Некоторые мои знакомые стыдятся быть русскими по незнанию. Если смотреть телевизор – можно и застыдиться. Но в телевизоре почти нет тех, кем хочется гордиться. Сегодня я хорошо знаю Скандинавию, Австрию и плохо знаю Россию. И это надо исправлять. Даже у моего поколения есть эта память о железном занавесе и дефицит – узнать бы, как живут там, насмотреться, нагуляться по европейским улочкам. Дальний Восток и Вологда дальше Финляндии. Мы много впитываем, как провинциалы, переехавшие в столицу, подражаем и делаем вид, что жили в столице всегда. Нам так долго твердили, что демократия и капитализм лучше, что у одной части русских появился комплекс неполноценности, другая толпа, напротив, встала на защиту традиций и всего посконного.
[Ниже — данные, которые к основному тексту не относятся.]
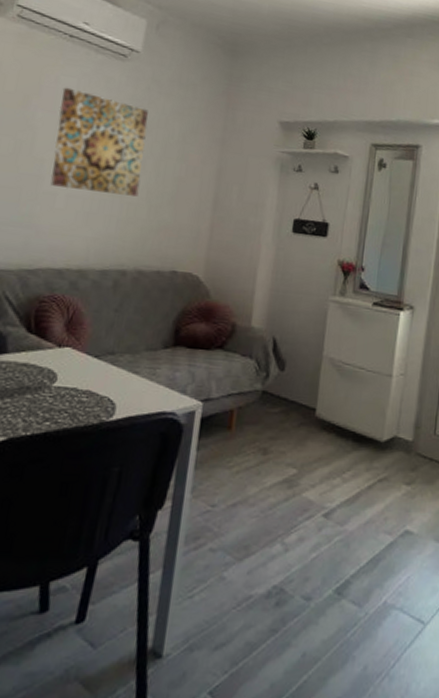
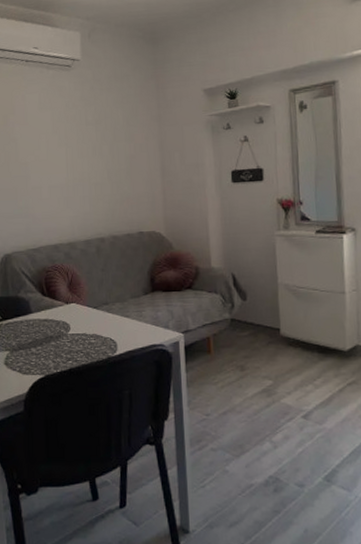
wall art: present [50,87,148,197] -> none [29,102,101,182]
Но ведь можно уважать своё прошлое, традиции, хранить их, и одновременно перенимать у других стран и народов лучшее? Иногда кажется, что не можно, что легче разбежаться по разным сторонам Днепра и повторять мантру из телеящика.

 

Глобализация, капитализм и наш комплекс неполноценности привели к тому, что чужую культуру мы сегодня иногда знаем лучше своей. Мы современники многих хороших и даже больших русских писателей, но их не читает страна. Наши хорошие и даже большие режиссёры не всегда могут донести свои фильмы до аудитории. Наши театры чаще всего стали увлекаться авангардными кальками и забывать о традиции русского классического театра. Рынок и государство диктуют новые правила, по которым деньги из бюджета получит в первую очередь армия и спортивные чемпионаты, а театру Льва Додина, который иностранцы иногда величают лучшим театром мира, не могут построить новое здание больше десяти лет. А театр принципиально нужнее и важнее танка. Танк может убить, а театр может научить не убивать и уважать еврея, украинца и даже самого себя, русского.

 

В последние годы я наконец-то разглядел и рассмотрел советское кино Сергея Герасимова, Элема Климова, Ларисы Шепитько, а потом с удивлением прочитал, что в узких разборчивых кругах всего мира эти режиссёры считаются великими. А мог и не узнать, потому что глобальный мир тянет меня в современное кино – на то, которое снимают во всех странах, и не отличишь, русские это сняли или французы. Но надо вырывать себя из этого болота и узнавать лучшее, что создано французами и русскими, без презрения относиться к собственному прошлому, знать его, разбираться в нём, сомневаться. Чтобы проще было с настоящим.

 

В настоящем уже нет никакой няни и слово «гудут» никто не говорит, но мы должны сохранять знание об этом. Чтобы не становиться общей массой без различий, чтобы оставаться русскими – избавляться от плохого, перенимать лучшее у других народов и иметь возможность донести до них ту условную чеховскую добрую няньку, которая утешает доктора Астрову. Русским не должны требоваться субтитры, чтобы понять русских.

 

Мы можем увлечься войнушкой и опять не прочитать, что думал Толстой о войне. Знающий Толстого – никогда войну не поддержит. Толстой сегодня не прочитан. Русские имеют счастье читать Толстого в оригинале, но разве могут быть интересны Левин и Наташа Ростова, когда у нас другие герои – генералы, политики и футболисты. Наташа Ростова сегодня англичанам интереснее, чем нам. Нам бы этим гордиться, но у нас стадион не построен на Крестовском. И даже поэтому мы русские. Мы хотим показать всем, что готовы провести чемпионат мира по футболу, мы его проведём, но вбухаем в это столько денег, что будет не посчитать – сколько можно было бы на эти деньги устроить зарубежных гастролей наших театров. Чемпионат мира способна провести любая страна, но не в любой стране найдётся театр, который сможет поставить Чехова. Имея – не храним. Театр с Чеховым в России на скамейке запасных. Я – русский, и мне обидно – зачем Чехова обижать.